(Ваше задание):
Перепишите текст всех строк ниже в виде таблицы Markdown с колонками «№» и «Строка текста», пропуская пустые строки. В каждом ряду таблицы должна быть одна строка текста со своим порядковым номером.

(Данные для анализа):

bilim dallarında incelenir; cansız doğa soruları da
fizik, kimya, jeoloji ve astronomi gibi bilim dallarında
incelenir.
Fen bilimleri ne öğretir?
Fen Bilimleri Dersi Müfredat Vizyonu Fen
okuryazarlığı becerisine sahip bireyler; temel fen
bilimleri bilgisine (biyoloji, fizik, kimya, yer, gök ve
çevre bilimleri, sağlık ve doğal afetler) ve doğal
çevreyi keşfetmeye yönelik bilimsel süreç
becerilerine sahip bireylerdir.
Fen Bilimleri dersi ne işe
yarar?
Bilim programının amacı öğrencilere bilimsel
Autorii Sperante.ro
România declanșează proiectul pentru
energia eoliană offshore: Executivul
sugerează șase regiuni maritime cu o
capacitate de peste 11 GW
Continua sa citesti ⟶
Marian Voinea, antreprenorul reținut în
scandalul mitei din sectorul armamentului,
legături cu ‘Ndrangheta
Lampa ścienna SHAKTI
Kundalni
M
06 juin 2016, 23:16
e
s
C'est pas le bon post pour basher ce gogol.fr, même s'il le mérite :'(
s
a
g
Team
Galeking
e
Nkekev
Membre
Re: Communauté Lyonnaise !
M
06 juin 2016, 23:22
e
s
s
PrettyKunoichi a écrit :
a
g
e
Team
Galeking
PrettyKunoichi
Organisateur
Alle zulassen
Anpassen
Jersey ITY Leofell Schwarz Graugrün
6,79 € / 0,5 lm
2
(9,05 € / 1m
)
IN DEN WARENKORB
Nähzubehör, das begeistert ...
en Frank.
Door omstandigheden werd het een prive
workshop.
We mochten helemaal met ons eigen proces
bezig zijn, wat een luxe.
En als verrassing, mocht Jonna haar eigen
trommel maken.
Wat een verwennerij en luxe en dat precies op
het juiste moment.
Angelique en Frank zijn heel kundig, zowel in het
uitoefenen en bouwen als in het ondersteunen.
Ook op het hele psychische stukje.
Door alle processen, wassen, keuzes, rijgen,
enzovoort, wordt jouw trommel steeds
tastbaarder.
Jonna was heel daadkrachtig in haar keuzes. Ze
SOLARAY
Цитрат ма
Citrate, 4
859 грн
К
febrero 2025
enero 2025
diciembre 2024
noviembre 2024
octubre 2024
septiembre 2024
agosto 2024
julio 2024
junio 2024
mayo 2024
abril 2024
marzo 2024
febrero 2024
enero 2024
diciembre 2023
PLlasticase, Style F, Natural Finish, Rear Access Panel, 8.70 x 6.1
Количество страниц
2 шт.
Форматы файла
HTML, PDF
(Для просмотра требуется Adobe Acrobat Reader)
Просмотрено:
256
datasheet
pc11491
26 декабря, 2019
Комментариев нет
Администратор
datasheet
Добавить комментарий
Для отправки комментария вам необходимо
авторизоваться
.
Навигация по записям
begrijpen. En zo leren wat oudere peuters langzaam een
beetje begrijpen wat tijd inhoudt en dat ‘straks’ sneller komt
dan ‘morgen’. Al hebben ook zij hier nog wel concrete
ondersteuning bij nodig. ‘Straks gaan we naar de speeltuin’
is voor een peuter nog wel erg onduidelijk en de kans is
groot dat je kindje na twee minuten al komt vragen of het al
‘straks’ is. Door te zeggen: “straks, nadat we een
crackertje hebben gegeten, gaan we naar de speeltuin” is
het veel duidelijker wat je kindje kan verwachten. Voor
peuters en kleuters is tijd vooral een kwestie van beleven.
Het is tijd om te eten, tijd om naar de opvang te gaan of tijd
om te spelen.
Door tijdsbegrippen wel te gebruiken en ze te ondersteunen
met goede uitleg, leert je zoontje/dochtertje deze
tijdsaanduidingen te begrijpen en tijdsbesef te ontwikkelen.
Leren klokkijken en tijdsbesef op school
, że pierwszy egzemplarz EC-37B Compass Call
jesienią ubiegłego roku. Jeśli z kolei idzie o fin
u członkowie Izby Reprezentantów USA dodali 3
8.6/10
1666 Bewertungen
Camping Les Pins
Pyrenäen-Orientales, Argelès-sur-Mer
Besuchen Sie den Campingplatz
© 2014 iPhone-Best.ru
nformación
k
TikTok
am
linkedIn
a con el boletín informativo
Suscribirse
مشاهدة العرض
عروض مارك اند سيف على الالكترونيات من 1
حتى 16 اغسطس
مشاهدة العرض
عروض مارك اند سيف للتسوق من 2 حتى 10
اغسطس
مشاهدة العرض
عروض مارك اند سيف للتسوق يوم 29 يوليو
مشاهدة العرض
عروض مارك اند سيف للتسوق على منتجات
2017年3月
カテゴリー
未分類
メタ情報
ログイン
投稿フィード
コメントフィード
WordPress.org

(Результат упражнения):
| № | Строка текста |
|---|---|
| 1 | bilim dallarında incelenir; cansız doğa soruları da |
| 2 | fizik, kimya, jeoloji ve astronomi gibi bilim dallarında |
| 3 | incelenir. |
| 4 | Fen bilimleri ne öğretir? |
| 5 | Fen Bilimleri Dersi Müfredat Vizyonu Fen |
| 6 | okuryazarlığı becerisine sahip bireyler; temel fen |
| 7 | bilimleri bilgisine (biyoloji, fizik, kimya, yer, gök ve |
| 8 | çevre bilimleri, sağlık ve doğal afetler) ve doğal |
| 9 | çevreyi keşfetmeye yönelik bilimsel süreç |
| 10 | becerilerine sahip bireylerdir. |
| 11 | Fen Bilimleri dersi ne işe |
| 12 | yarar? |
| 13 | Bilim programının amacı öğrencilere bilimsel |
| 14 | Autorii Sperante.ro |
| 15 | România declanșează proiectul pentru |
| 16 | energia eoliană offshore: Executivul |
| 17 | sugerează șase regiuni maritime cu o |
| 18 | capacitate de peste 11 GW |
| 19 | Continua sa citesti ⟶ |
| 20 | Marian Voinea, antreprenorul reținut în |
| 21 | scandalul mitei din sectorul armamentului, |
| 22 | legături cu ‘Ndrangheta |
| 23 | Lampa ścienna SHAKTI |
| 24 | Kundalni |
| 25 | M |
| 26 | 06 juin 2016, 23:16 |
| 27 | e |
| 28 | s |
| 29 | C'est pas le bon post pour basher ce gogol.fr, même s'il le mérite :'( |
| 30 | s |
| 31 | a |
| 32 | g |
| 33 | Team |
| 34 | Galeking |
| 35 | e |
| 36 | Nkekev |
| 37 | Membre |
| 38 | Re: Communauté Lyonnaise ! |
| 39 | M |
| 40 | 06 juin 2016, 23:22 |
| 41 | e |
| 42 | s |
| 43 | s |
| 44 | PrettyKunoichi a écrit : |
| 45 | a |
| 46 | g |
| 47 | e |
| 48 | Team |
| 49 | Galeking |
| 50 | PrettyKunoichi |
| 51 | Organisateur |
| 52 | Alle zulassen |
| 53 | Anpassen |
| 54 | Jersey ITY Leofell Schwarz Graugrün |
| 55 | 6,79 € / 0,5 lm |
| 56 | 2 |
| 57 | (9,05 € / 1m |
| 58 | ) |
| 59 | IN DEN WARENKORB |
| 60 | Nähzubehör, das begeistert ... |
| 61 | en Frank. |
| 62 | Door omstandigheden werd het een prive |
| 63 | workshop. |
| 64 | We mochten helemaal met ons eigen proces |
| 65 | bezig zijn, wat een luxe. |
| 66 | En als verrassing, mocht Jonna haar eigen |
| 67 | trommel maken. |
| 68 | Wat een verwennerij en luxe en dat precies op |
| 69 | het juiste moment. |
| 70 | Angelique en Frank zijn heel kundig, zowel in het |
| 71 | uitoefenen en bouwen als in het ondersteunen. |
| 72 | Ook op het hele psychische stukje. |
| 73 | Door alle processen, wassen, keuzes, rijgen, |
| 74 | enzovoort, wordt jouw trommel steeds |
| 75 | tastbaarder. |
| 76 | Jonna was heel daadkrachtig in haar keuzes. Ze |
| 77 | SOLARAY |
| 78 | Цитрат ма |
| 79 | Citrate, 4 |
| 80 | 859 грн |
| 81 | К |
| 82 | febrero 2025 |
| 83 | enero 2025 |
| 84 | diciembre 2024 |
| 85 | noviembre 2024 |
| 86 | octubre 2024 |
| 87 | septiembre 2024 |
| 88 | agosto 2024 |
| 89 | julio 2024 |
| 90 | junio 2024 |
| 91 | mayo 2024 |
| 92 | abril 2024 |
| 93 | marzo 2024 |
| 94 | febrero 2024 |
| 95 | enero 2024 |
| 96 | diciembre 2023 |
| 97 | PLlasticase, Style F, Natural Finish, Rear Access Panel, 8.70 x 6.1 |
| 98 | Количество страниц |
| 99 | 2 шт. |
| 100 | Форматы файла |
| 101 | HTML, PDF |
| 102 | (Для просмотра требуется Adobe Acrobat Reader) |
| 103 | Просмотрено: |
| 104 | 256 |
| 105 | datasheet |
| 106 | pc11491 |
| 107 | 26 декабря, 2019 |
| 108 | Комментариев нет |
| 109 | Администратор |
| 110 | datasheet |
| 111 | Добавить комментарий |
| 112 | Для отправки комментария вам необходимо |
| 113 | авторизоваться |
| 114 | . |
| 115 | Навигация по записям |
| 116 | begrijpen. En zo leren wat oudere peuters langzaam een |
| 117 | beetje begrijpen wat tijd inhoudt en dat ‘straks’ sneller komt |
| 118 | dan ‘morgen’. Al hebben ook zij hier nog wel concrete |
| 119 | ondersteuning bij nodig. ‘Straks gaan we naar de speeltuin’ |
| 120 | is voor een peuter nog wel erg onduidelijk en de kans is |
| 121 | groot dat je kindje na twee minuten al komt vragen of het al |
| 122 | ‘straks’ is. Door te zeggen: “straks, nadat we een |
| 123 | crackertje hebben gegeten, gaan we naar de speeltuin” is |
| 124 | het veel duidelijker wat je kindje kan verwachten. Voor |
| 125 | peuters en kleuters is tijd vooral een kwestie van beleven. |
| 126 | Het is tijd om te eten, tijd om naar de opvang te gaan of tijd |
| 127 | om te spelen. |
| 128 | Door tijdsbegrippen wel te gebruiken en ze te ondersteunen |
| 129 | met goede uitleg, leert je zoontje/dochtertje deze |
| 130 | tijdsaanduidingen te begrijpen en tijdsbesef te ontwikkelen. |
| 131 | Leren klokkijken en tijdsbesef op school |
| 132 | , że pierwszy egzemplarz EC-37B Compass Call |
| 133 | jesienią ubiegłego roku. Jeśli z kolei idzie o fin |
| 134 | u członkowie Izby Reprezentantów USA dodali 3 |
| 135 | 8.6/10 |
| 136 | 1666 Bewertungen |
| 137 | Camping Les Pins |
| 138 | Pyrenäen-Orientales, Argelès-sur-Mer |
| 139 | Besuchen Sie den Campingplatz |
| 140 | © 2014 iPhone-Best.ru |
| 141 | nformación |
| 142 | k |
| 143 | TikTok |
| 144 | am |
| 145 | linkedIn |
| 146 | a con el boletín informativo |
| 147 | Suscribirse |
| 148 | مشاهدة العرض |
| 149 | عروض مارك اند سيف على الالكترونيات من 1 |
| 150 | حتى 16 اغسطس |
| 151 | مشاهدة العرض |
| 152 | عروض مارك اند سيف للتسوق من 2 حتى 10 |
| 153 | اغسطس |
| 154 | مشاهدة العرض |
| 155 | عروض مارك اند سيف للتسوق يوم 29 يوليو |
| 156 | مشاهدة العرض |
| 157 | عروض مارك اند سيف للتسوق على منتجات |
| 158 | 2017年3月 |
| 159 | カテゴリー |
| 160 | 未分類 |
| 161 | メタ情報 |
| 162 | ログイン |
| 163 | 投稿フィード |
| 164 | コメントフィード |
| 165 | WordPress.org |